For those venturing into the window-cleaning market segment, below are a few suggestions to create happy customers and proper profits.
First, don’t be late.
Set your schedule and stick to it; customers don't want to wonder where you are.
Next, accurately estimate your time and set a flat rate.
Try to get the customer on a contract or verbal agreement for regular service — monthly, weekly, quarterly, etc.
As written contracts turn some people off, verbal agreements may be the best you can expect; do what makes the customer comfortable.
When it comes to pricing, keep the price lower if it is regular and easy repeat work.
Window-cleaning schedules will vary, (twice monthly, monthly, quarterly, twice a year, yearly) depending on location, need and budget.
To negotiate a repeat contract, ask the prospect or customer how often they need their windows cleaned.
Then, consider a discount anywhere from 10 percent to 30 percent for agreeing to a regular, repeat schedule.
But remember; keep the initial cleaning at the non-discount price to prevent anyone from taking advantage of the discounting and then not calling back.
A few pricing suggestions:
Set a bottom fee regardless of the time it takes.
Initial clean-up, especially if really dirty, will be more.
A one-time service should cost 50 percent more than repeat work.
Importance Of Appearance
Once you establish yourself, customers will refer you to others who are in same area, franchise, chain or type of business.
As usual, your appearance is important:
Commercial Window Cleaning — Large Panes
A good rule of thumb on large panes of glass (over 8 square feet) is that it takes one hour to clean 1,000 square feet of glass (inside and out).
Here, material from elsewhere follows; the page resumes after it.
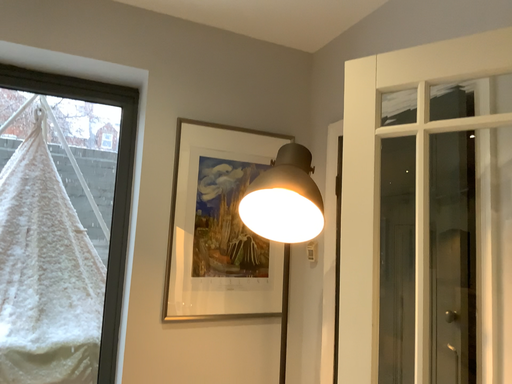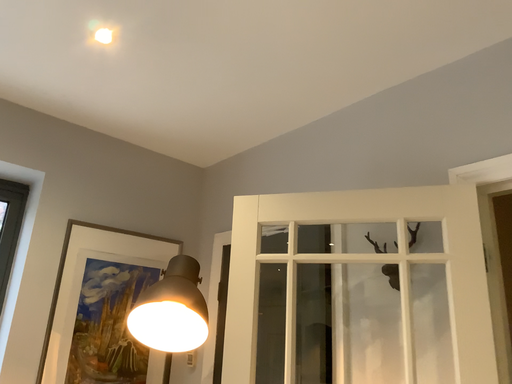
Question: How did the camera likely rotate when shooting the video?

Choices:
 (A) rotated downward
 (B) rotated upward

Answer: (B)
Greasy or dirty glass that has not been cleaned on a regular basis may need to be cleaned two or three times to get acceptable results.
Glass that cannot be cleaned from the ground is charged at a higher rate — add 10 to 20 percent in cost.
Inside glass takes 20 percent longer to clean than exterior glass.
Window work is always charged at higher hourly rates than basic janitorial tasks.
Add 30 percent to 50 percent to your standard cleaning rate and your price should be competitive.
Develop a unit plate cost based on time.
Count the number of units and multiply by two times your hourly rate for inside and outside.
Don’t forget to calculate the time it takes to get to and back from the window if on a ladder, staging or chair.
More time is required for inside work due to obstructions and the additional care.
A 3 foot by 4 foot plate takes two to three minutes; a 5 foot by 6 foot plate takes three to five minutes per side.
Accessibility is critical to efficient cleaning.
More time may be required for gaining access than for actual cleaning.
It is faster to drop over the edge on anything above three stories.
A tucker pole can be used up to four to five stories, but is difficult to control and takes time to set up and take down.
Use a rope from the top of tucker pole to secure/control it at upper limits.
Below three stories, use a tucker pole or ladder for best results.
Tucker poles take a third to a quarter more time than a ladder due to setup and moving.
When bidding construction cleaning of glass, multiply your normal rate or time by three or four to determine the appropriate cost.
These jobs often require that you do molding and scrape paint, putty, etc., from the surfaces.
This may require several washes to get the glass clean.
To calculate a cost, determine a cost for each plate, count the number of plates per each floor, and if the same on each floor, multiply this times the number of floors to determine cleaning time.
Add 10 to 15 percent for error and multiply this time by your hourly rate to determine job cost.
Careful inspection of glass before cleaning is required to prevent claims for existing scratches, glass defects and other damage that you didn’t cause but could easily be blamed for.